Solution concept Partial equilibrium (price elastic demand)
Solution method Simulation
Anticipation Simulation modelling framework, without foresight. However, a simplified version of the energy/climate part of the model (called FAIR) can be run prior to running the framework to obtain data for climate policy simulations.

In the IMAGE model, grid and infrastructure are not systematically dealt with. Still, the influence of both factors on transitions (and in particular the rate of transitions) plays a role in the model. There are several places where grid and infrastructure are implicitly or explicitly dealt with.
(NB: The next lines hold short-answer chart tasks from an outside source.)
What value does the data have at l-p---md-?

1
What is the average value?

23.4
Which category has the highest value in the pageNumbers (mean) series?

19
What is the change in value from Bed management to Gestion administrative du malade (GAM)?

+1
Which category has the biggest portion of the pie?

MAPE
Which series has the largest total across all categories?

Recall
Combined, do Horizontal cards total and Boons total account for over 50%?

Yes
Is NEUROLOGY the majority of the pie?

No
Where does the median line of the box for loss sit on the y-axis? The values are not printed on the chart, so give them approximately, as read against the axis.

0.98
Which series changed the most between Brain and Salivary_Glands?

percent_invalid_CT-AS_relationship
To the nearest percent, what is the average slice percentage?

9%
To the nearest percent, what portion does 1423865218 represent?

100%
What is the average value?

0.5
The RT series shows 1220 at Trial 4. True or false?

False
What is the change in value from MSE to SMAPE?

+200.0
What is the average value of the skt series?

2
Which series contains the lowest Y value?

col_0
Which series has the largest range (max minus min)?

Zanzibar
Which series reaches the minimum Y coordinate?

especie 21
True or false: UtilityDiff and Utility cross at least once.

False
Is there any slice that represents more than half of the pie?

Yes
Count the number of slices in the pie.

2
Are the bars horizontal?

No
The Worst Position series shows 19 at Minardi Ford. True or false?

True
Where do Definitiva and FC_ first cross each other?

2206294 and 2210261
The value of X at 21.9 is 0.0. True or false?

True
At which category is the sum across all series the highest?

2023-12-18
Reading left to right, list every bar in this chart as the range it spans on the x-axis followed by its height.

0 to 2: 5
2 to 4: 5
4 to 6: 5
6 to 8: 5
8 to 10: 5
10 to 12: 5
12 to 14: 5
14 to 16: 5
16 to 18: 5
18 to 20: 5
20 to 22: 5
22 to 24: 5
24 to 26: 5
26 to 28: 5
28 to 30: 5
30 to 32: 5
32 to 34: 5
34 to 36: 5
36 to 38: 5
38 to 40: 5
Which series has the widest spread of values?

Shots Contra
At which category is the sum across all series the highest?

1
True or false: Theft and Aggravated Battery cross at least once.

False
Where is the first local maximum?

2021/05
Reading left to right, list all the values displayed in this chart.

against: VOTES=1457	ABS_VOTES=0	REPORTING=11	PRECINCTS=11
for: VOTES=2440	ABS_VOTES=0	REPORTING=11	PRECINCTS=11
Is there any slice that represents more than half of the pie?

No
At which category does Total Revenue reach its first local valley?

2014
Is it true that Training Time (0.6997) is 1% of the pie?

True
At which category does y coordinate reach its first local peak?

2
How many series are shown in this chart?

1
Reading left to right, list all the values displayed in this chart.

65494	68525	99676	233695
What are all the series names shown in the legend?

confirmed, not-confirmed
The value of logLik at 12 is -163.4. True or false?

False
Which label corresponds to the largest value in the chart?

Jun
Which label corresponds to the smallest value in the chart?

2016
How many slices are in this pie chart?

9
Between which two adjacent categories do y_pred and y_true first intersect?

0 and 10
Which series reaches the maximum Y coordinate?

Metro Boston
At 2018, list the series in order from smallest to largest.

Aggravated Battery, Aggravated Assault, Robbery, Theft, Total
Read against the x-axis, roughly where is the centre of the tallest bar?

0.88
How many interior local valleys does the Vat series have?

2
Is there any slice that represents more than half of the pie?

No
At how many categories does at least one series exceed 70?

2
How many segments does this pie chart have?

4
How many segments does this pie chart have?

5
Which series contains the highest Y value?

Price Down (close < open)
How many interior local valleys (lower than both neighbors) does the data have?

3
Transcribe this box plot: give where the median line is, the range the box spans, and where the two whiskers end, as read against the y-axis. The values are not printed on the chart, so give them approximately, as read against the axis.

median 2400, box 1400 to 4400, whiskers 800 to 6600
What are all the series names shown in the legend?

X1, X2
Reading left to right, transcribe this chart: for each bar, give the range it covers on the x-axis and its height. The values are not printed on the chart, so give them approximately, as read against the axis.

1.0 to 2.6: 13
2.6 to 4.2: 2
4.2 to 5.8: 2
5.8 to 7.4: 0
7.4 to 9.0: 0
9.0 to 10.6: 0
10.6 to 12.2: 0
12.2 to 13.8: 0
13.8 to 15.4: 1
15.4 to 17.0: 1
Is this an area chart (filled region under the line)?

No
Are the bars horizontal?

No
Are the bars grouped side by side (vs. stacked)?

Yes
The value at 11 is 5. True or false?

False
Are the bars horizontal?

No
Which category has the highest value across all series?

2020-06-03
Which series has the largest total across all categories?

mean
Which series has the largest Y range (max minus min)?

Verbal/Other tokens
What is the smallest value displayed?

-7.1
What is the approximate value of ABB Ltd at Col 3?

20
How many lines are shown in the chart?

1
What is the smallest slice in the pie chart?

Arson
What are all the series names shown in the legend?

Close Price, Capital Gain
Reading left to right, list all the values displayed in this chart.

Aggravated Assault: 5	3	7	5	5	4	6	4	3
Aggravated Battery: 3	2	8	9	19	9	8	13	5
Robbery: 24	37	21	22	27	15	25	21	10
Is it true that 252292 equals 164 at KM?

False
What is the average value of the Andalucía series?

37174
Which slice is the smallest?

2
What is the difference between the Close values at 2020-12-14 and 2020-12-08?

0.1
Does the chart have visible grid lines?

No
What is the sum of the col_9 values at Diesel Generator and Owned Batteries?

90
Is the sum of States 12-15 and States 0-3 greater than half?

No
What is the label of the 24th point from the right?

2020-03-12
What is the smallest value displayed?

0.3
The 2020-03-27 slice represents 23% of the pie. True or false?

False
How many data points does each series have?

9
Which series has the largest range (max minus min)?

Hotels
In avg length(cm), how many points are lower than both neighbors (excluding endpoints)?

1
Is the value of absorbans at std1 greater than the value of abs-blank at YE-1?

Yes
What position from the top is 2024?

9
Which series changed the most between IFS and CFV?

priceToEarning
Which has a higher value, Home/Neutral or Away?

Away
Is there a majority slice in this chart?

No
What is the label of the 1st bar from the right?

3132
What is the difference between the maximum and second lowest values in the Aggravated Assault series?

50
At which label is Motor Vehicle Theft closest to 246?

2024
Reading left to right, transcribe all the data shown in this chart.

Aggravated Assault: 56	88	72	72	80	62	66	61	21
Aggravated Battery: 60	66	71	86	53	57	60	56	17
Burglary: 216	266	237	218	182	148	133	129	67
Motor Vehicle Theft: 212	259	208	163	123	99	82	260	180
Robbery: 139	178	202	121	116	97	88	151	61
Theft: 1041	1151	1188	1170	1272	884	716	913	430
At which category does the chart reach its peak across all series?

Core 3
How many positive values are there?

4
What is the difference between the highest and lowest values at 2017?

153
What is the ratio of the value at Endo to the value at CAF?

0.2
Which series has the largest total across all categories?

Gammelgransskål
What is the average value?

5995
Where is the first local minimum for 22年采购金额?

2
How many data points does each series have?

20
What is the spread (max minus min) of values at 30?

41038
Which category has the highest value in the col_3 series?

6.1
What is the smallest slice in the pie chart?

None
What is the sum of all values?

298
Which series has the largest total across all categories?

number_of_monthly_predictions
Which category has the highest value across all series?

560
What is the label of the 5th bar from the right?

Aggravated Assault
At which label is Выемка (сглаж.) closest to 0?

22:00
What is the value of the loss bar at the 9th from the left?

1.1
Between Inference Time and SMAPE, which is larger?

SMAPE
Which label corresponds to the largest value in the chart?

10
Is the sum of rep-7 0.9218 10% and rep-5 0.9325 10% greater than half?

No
  • In the residential model, access to electricity is described. The model looks at access partly as a function of income and associated investments. The method has been described by van Ruijven et al. 1 to look into the question whether access goals can be achieved in the next decades. The access to electricity influences the fuel choice in the residential sector.
  • In the power sector, investments into grid are described and add to the costs of electricity. Moreover, in the potential of solar and wind and related costs the distance between potential supply and load centers is accounted for 2.
  • In the hydrogen submodel, large-scale available of hydrogen as energy carrier is restricted by the presence of infrastructure. Therefore, originally only small-scale hydrogen option are available. Only when the volume gets above a certain minimum level, it is assumed that large-scale options become available (transport of hydrogen via pipes) providing the option of much lower costs hydrogen production also in combination with CCS.
  • For CCS, an estimate is made by region of the distance between the most important storage sites and the production of CO2. Therefore, a region-specific and storage-option specific cost factor is added to the on-site storage costs.
  • Finally, infrastructure plays in reality a key-role in the potential rate of transition: for instance, in transport electric vehicles can only be introduced at a rate that is consistent with the expansion of corresponding infrastructure to provide power. In the model, this is only implicitly described by adding an additional delay factor on top of the delay that is explicitly taken into account by the lifetime of the technology itself (in this example the electric vehicle). The additional delay factor simply consists of a smoothing function affecting the portfolio of investments. For the same reason, this smoothing of change in investments is also used elsewhere in the model.

References

  1. ^  |  Bas J. van Ruijven, Jules Schers, Detlef P. van Vuuren (2012). Model-based scenarios for rural electrification in developing countries. Energy, 38 (), 386-397. http://dx.doi.org/10.1016/j.energy.2011.11.037
  2. ^  |  Monique Maria Hoogwijk (2004). On the global and regional potential of renewable energy sources. Utrecht, The Netherlands: Utrecht University.PhD thesis.